Exercise directions → Pull out each line in the data below that contains the word "prototype", with case counting.

Data pulled from a collection
Content starts

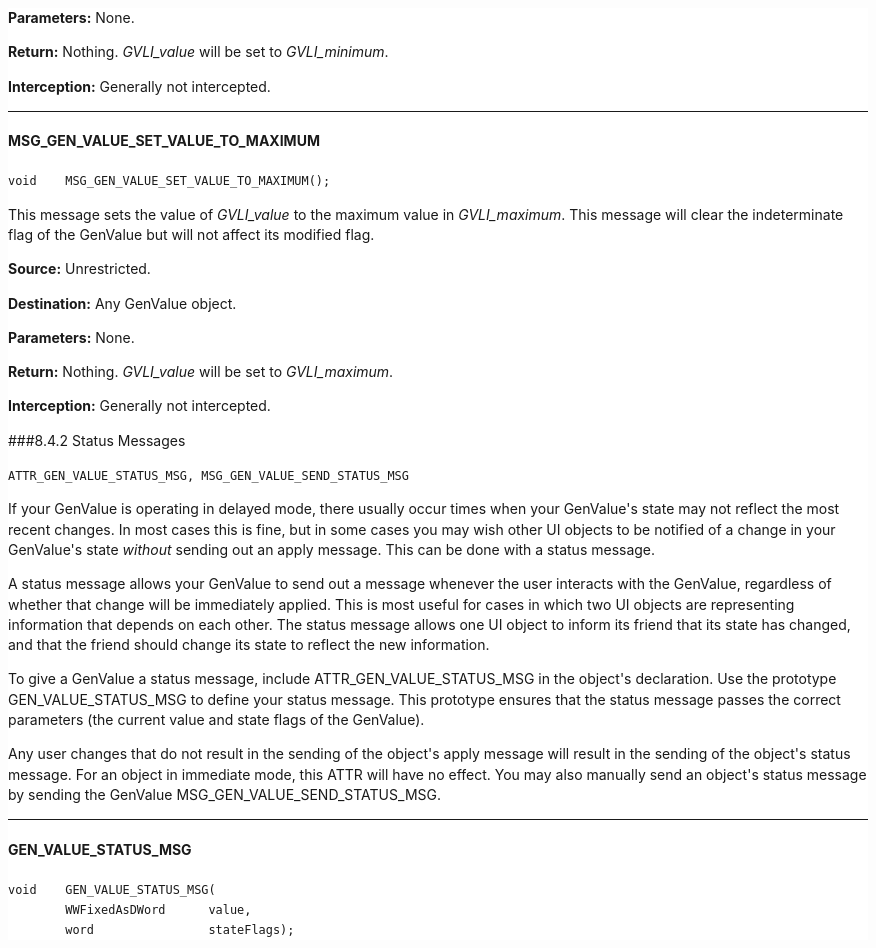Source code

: **Parameters:** None.

**Return:** Nothing. *GVLI_value* will be set to *GVLI_minimum*.

**Interception:** Generally not intercepted.

----------
#### MSG_GEN_VALUE_SET_VALUE_TO_MAXIMUM

	void	MSG_GEN_VALUE_SET_VALUE_TO_MAXIMUM();

This message sets the value of *GVLI_value* to the maximum value in 
*GVLI_maximum*. This message will clear the indeterminate flag of the 
GenValue but will not affect its modified flag.

**Source:** Unrestricted.

**Destination:** Any GenValue object.

**Parameters:** None.

**Return:** Nothing. *GVLI_value* will be set to *GVLI_maximum*.

**Interception:** Generally not intercepted.

###8.4.2 Status Messages

	ATTR_GEN_VALUE_STATUS_MSG, MSG_GEN_VALUE_SEND_STATUS_MSG

If your GenValue is operating in delayed mode, there usually occur times 
when your GenValue's state may not reflect the most recent changes. In most 
cases this is fine, but in some cases you may wish other UI objects to be 
notified of a change in your GenValue's state *without* sending out an apply 
message. This can be done with a status message. 

A status message allows your GenValue to send out a message whenever the 
user interacts with the GenValue, regardless of whether that change will be 
immediately applied. This is most useful for cases in which two UI objects are 
representing information that depends on each other. The status message 
allows one UI object to inform its friend that its state has changed, and that 
the friend should change its state to reflect the new information.

To give a GenValue a status message, include 
ATTR_GEN_VALUE_STATUS_MSG in the object's declaration. Use the 
prototype GEN_VALUE_STATUS_MSG to define your status message. This 
prototype ensures that the status message passes the correct parameters 
(the current value and state flags of the GenValue).

Any user changes that do not result in the sending of the object's apply 
message will result in the sending of the object's status message. For an 
object in immediate mode, this ATTR will have no effect. You may also 
manually send an object's status message by sending the GenValue 
MSG_GEN_VALUE_SEND_STATUS_MSG.

----------
#### GEN_VALUE_STATUS_MSG

	void	GEN_VALUE_STATUS_MSG(
			WWFixedAsDWord		value,
			word				stateFlags);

Content ends

Task solution →
prototype GEN_VALUE_STATUS_MSG to define your status message. This 
prototype ensures that the status message passes the correct parameters 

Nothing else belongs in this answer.